- _Brief a_: In the article on South Asian actors, where did Deol's short I Would Never premiere?

Still of Sunny (Kuhoo Verma) and Lupe (Natalie Moroles) in Hulu comedy-drama ‘Plan B’ (2021) | Photo Credit: Hulu
The identity struggle is never easily reconciled. Take that episode of The Mindy Project where Mindy (Mindy Kaling) goes on a date with the ‘ideal Indian man’ but he, unimpressed by her lack of knowledge about India, says he “could never date a coconut — brown on the outside, white on the inside”. This lights a flare to the tough dichotomy the diaspora tackles every day while forging their identity; embracing their surrounding culture and holding onto tradition.
Some address this by not taking on the ‘Indian-origin’ tag. Verma identifies as a woman of colour, as her family moved to the United States from South India but, without dismissing her heritage entirely, prefers to be known as ‘just an actor’ in the industry.
Nik Dodani attends The World Premiere of ‘Dear Evan Hansen’ presented by Universal Pictures at the Opening Night of The Toronto International Film Festival on September 09, 2021 in Toronto, Ontario. | Photo Credit: RYAN EMBERLEY/AFP
Meanwhile, actors and filmmakers including Nik Dodani, Day and Kiran Deol are also taking matters into their own hands — by either creating their own support structures for South Asian actors or producing their own films and taking them to international stages such as the Toronto International Film Festival (TIFF).
Festivals matter
Festivals have become a cornerstone for Indian filmmakers and actors. It is not just a networking opportunity but a platform for visibility. In mid-September, actor-filmmaker Deol’s short I Would Never premiered at TIFF as well as Dodani’s Dear Evan Hansen.
“Massive festivals like TIFF really help to legitimise a filmmaker and their support really helps to bring up international talent,” says Deol, who has received support from Sundance and TIFF in the past to get her short film made. “I hope that these festivals continue to be as inclusive. Big film festivals like Cannes and TIFF have been some of the places where I’ve discovered some of my favourite filmmakers, so it’s no small thing.”

- _Brief b_: Can you set out the records as a numbered list, skipping blank lines, from the first line of the records up to and including the line with "Find all objects"?

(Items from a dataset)

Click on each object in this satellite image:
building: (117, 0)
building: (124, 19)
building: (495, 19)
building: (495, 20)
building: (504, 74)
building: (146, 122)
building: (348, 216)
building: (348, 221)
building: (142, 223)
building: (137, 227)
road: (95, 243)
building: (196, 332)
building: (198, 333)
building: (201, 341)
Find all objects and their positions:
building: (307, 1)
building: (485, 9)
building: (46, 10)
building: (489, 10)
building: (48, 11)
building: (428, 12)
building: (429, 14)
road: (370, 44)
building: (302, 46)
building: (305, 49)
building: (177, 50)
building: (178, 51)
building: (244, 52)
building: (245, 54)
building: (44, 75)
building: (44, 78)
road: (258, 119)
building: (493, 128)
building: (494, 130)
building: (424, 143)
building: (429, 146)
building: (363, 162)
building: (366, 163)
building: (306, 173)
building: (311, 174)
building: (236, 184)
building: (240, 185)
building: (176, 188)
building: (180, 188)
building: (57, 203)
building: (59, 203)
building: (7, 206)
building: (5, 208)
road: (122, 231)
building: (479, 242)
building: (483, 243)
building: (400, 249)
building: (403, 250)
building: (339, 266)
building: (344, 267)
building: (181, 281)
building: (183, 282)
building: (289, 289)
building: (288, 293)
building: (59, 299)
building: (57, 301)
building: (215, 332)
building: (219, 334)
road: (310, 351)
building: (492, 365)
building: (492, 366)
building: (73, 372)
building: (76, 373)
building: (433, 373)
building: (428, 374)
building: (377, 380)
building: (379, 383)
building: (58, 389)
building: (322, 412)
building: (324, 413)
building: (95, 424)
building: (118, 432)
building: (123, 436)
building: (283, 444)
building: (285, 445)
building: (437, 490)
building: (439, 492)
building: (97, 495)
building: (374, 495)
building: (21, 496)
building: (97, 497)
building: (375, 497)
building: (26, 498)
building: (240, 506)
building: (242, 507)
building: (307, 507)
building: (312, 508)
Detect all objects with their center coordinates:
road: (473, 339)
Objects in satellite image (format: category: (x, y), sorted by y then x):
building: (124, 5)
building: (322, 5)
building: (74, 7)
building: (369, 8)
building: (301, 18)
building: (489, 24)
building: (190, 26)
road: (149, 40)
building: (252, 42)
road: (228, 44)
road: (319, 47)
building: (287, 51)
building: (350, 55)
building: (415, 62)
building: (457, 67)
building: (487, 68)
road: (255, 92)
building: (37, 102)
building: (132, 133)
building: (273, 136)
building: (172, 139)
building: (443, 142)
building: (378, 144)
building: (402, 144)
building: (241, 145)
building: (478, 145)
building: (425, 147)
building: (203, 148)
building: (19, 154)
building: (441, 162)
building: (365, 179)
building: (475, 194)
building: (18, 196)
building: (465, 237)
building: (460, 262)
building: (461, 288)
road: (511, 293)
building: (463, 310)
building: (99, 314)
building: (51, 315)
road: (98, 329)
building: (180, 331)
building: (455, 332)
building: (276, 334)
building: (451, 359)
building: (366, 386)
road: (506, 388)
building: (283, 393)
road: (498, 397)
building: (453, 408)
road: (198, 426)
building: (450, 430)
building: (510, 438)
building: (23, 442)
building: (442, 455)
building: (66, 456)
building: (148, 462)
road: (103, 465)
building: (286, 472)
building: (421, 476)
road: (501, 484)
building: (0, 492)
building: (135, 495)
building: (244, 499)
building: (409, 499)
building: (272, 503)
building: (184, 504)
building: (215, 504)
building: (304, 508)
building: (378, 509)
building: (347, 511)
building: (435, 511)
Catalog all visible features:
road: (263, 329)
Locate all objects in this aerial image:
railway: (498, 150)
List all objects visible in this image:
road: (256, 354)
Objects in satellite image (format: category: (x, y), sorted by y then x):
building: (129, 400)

- _Correct answer a_: It premiered at the Toronto International Film Festival (TIFF).

- _Correct answer b_:
1. Click on each object in this satellite image:
2. building: (117, 0)
3. building: (124, 19)
4. building: (495, 19)
5. building: (495, 20)
6. building: (504, 74)
7. building: (146, 122)
8. building: (348, 216)
9. building: (348, 221)
10. building: (142, 223)
11. building: (137, 227)
12. road: (95, 243)
13. building: (196, 332)
14. building: (198, 333)
15. building: (201, 341)
16. Find all objects and their positions:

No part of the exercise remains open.